Involved in politics since the 1980s, Kozu said the stream of voters – even at a polling place that served five precincts – was slow. “Unfortunate. Can’t blame the weather,” he said.

Ellis Thornton, a Boston police detective, called the limited participation unsurprising.

“It’s a primary,” Thornton said. “Most of the people don’t come out for the primary.
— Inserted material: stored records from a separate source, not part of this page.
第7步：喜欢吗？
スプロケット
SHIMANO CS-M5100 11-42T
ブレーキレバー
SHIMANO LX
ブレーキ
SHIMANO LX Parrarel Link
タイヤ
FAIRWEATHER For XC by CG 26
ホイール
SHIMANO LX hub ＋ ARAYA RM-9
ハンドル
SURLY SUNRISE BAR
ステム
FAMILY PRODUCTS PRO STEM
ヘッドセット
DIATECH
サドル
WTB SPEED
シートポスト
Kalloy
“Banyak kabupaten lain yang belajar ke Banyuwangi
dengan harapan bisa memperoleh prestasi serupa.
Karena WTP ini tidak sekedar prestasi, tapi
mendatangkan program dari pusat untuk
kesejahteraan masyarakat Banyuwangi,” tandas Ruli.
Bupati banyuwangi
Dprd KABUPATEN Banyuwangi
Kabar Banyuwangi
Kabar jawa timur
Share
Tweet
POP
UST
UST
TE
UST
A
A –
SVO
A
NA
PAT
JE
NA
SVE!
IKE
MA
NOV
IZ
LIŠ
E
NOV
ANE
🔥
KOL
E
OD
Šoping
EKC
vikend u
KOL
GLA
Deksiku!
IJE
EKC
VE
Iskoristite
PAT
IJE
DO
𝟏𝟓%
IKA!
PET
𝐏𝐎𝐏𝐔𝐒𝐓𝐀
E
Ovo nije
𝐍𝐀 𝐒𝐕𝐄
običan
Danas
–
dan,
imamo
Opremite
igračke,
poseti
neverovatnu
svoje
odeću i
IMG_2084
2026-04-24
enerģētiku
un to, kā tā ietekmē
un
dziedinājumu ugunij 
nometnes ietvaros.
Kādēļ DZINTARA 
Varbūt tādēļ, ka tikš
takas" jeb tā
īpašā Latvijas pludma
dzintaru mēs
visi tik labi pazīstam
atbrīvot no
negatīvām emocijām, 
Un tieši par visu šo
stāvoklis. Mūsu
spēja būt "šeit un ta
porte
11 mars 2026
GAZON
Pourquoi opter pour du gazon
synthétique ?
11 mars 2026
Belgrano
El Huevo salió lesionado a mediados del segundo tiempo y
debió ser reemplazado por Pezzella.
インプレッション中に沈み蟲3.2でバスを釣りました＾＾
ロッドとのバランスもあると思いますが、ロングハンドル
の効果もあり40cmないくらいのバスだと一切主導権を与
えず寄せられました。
Then they complain when their candidate’s not in there.”

Meanwhile, two precincts at the Boston Public Library Copley branch – in District 8, which did not have a council race – each had about 60 votes by 2 p.m.

Voters were also active in District 7, where they will elect a successor to Jackson.

In addition to Janey, Faulk, and Jibril, ten candidates were seeking that seat: Roy Owens, a former teacher; Angelina Magdalena Camacho, program manager of Action for Boston Community Development; Brian S. Keith, president of the Mount Pleasant Avenue, Vine and Forest Street Neighborhood Association; Joao Gomes Depina, a community activist; Domonique A. Williams, who worked in the Obama administration; Hassan A Williams, a former teacher and attorney; Steven A. Wise, a community activist; Jose Lopez, an attorney and former teacher; Charles Clemons Muhammad, a DJ and former Boston police officer; and Carlos Tony Henriquez, a former state representative.

And voters are expected to see a match-up between the city’s oldest political forces and its emerging demographics in District 1, which includes the North End, Charlestown, and East Boston.

In the running were Passacantilli, who comes from an established political family in the North End; Edwards, a lawyer who has lived in East Boston for a decade; and Margaret M. Farmer, a development director at the North Suffolk Mental Health Association.

In District 9, Allston-Brighton City Councilor Mark S. Ciommo faced challenges from Brandon David Bowser and Alexander Bernhard Golonka. Ciommo rang up 57 percent of the vote, to Bowser’s 23 percent.